THE PROBLEM -> Convert every line below into a JSON list of strings, one string per line, with blank lines skipped. Leave the pictures out of the list.

____

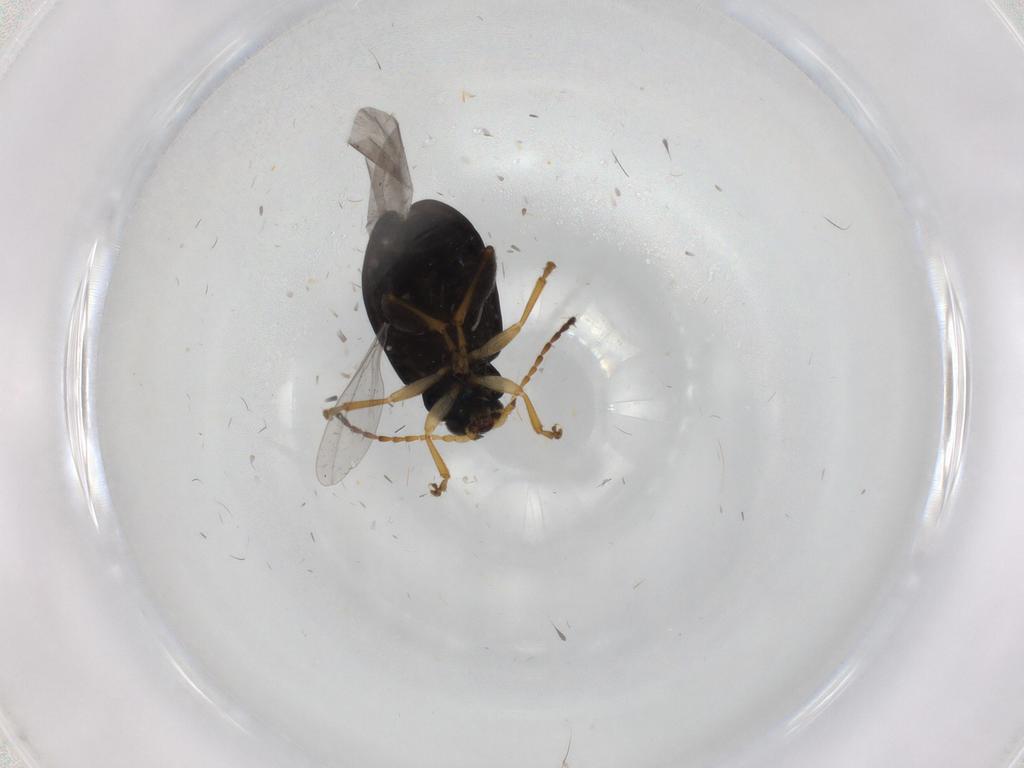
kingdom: Animalia
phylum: Arthropoda
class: Insecta
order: Coleoptera
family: Chrysomelidae
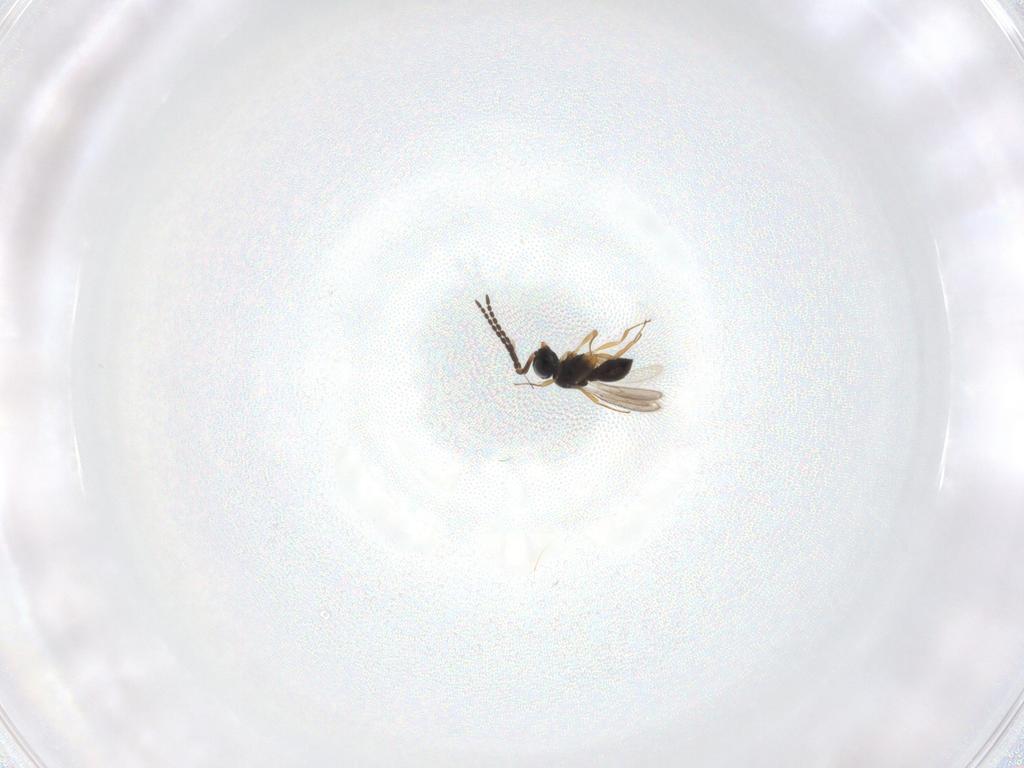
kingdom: Animalia
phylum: Arthropoda
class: Insecta
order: Hymenoptera
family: Scelionidae
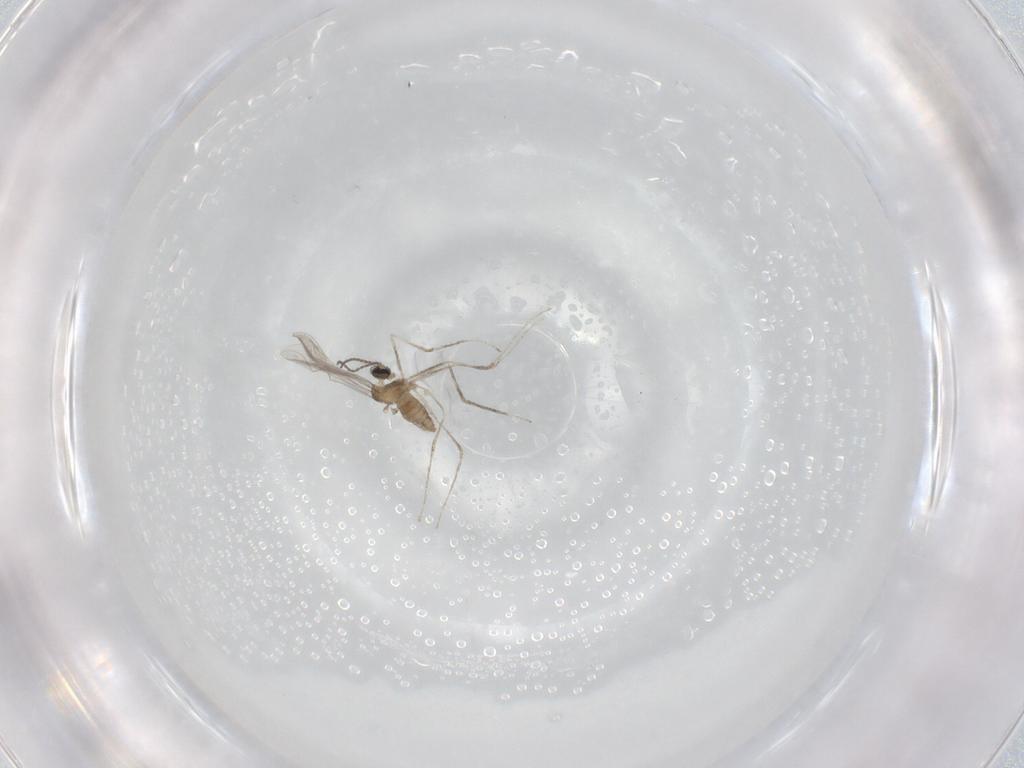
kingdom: Animalia
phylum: Arthropoda
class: Insecta
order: Diptera
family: Cecidomyiidae
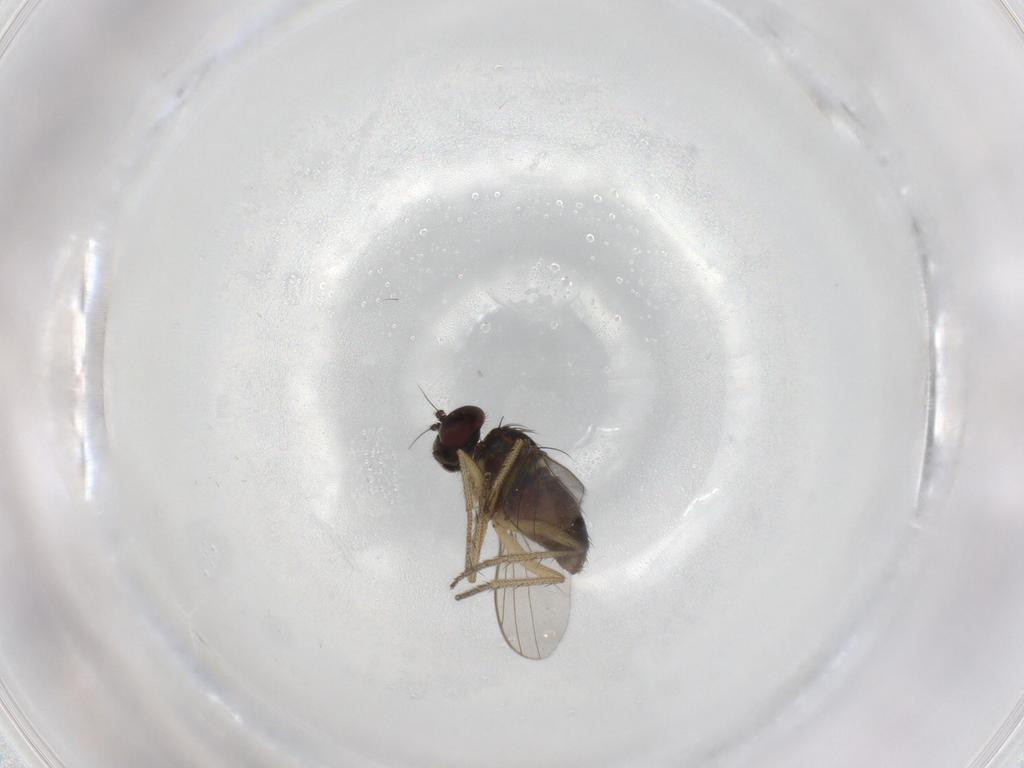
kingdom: Animalia
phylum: Arthropoda
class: Insecta
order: Diptera
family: Dolichopodidae
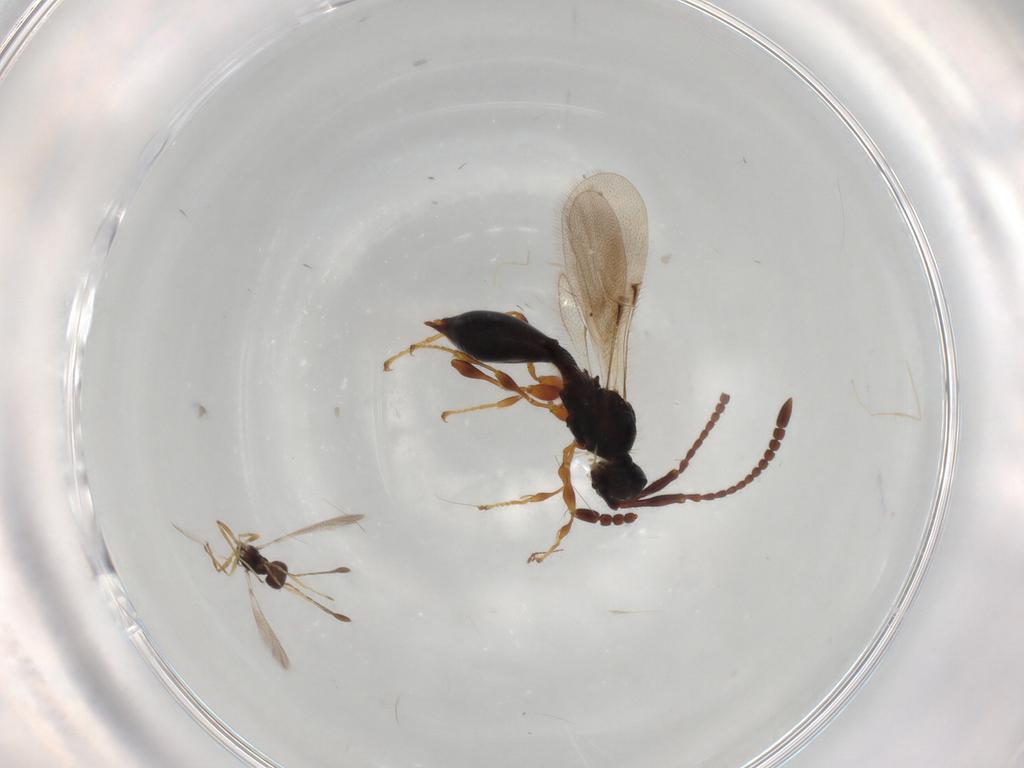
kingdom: Animalia
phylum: Arthropoda
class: Insecta
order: Hymenoptera
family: Mymaridae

____

SOLUTION TO THIS TASK ->
[
  "kingdom: Animalia",
  "phylum: Arthropoda",
  "class: Insecta",
  "order: Coleoptera",
  "family: Chrysomelidae",
  "kingdom: Animalia",
  "phylum: Arthropoda",
  "class: Insecta",
  "order: Hymenoptera",
  "family: Scelionidae",
  "kingdom: Animalia",
  "phylum: Arthropoda",
  "class: Insecta",
  "order: Diptera",
  "family: Cecidomyiidae",
  "kingdom: Animalia",
  "phylum: Arthropoda",
  "class: Insecta",
  "order: Diptera",
  "family: Dolichopodidae",
  "kingdom: Animalia",
  "phylum: Arthropoda",
  "class: Insecta",
  "order: Hymenoptera",
  "family: Mymaridae"
]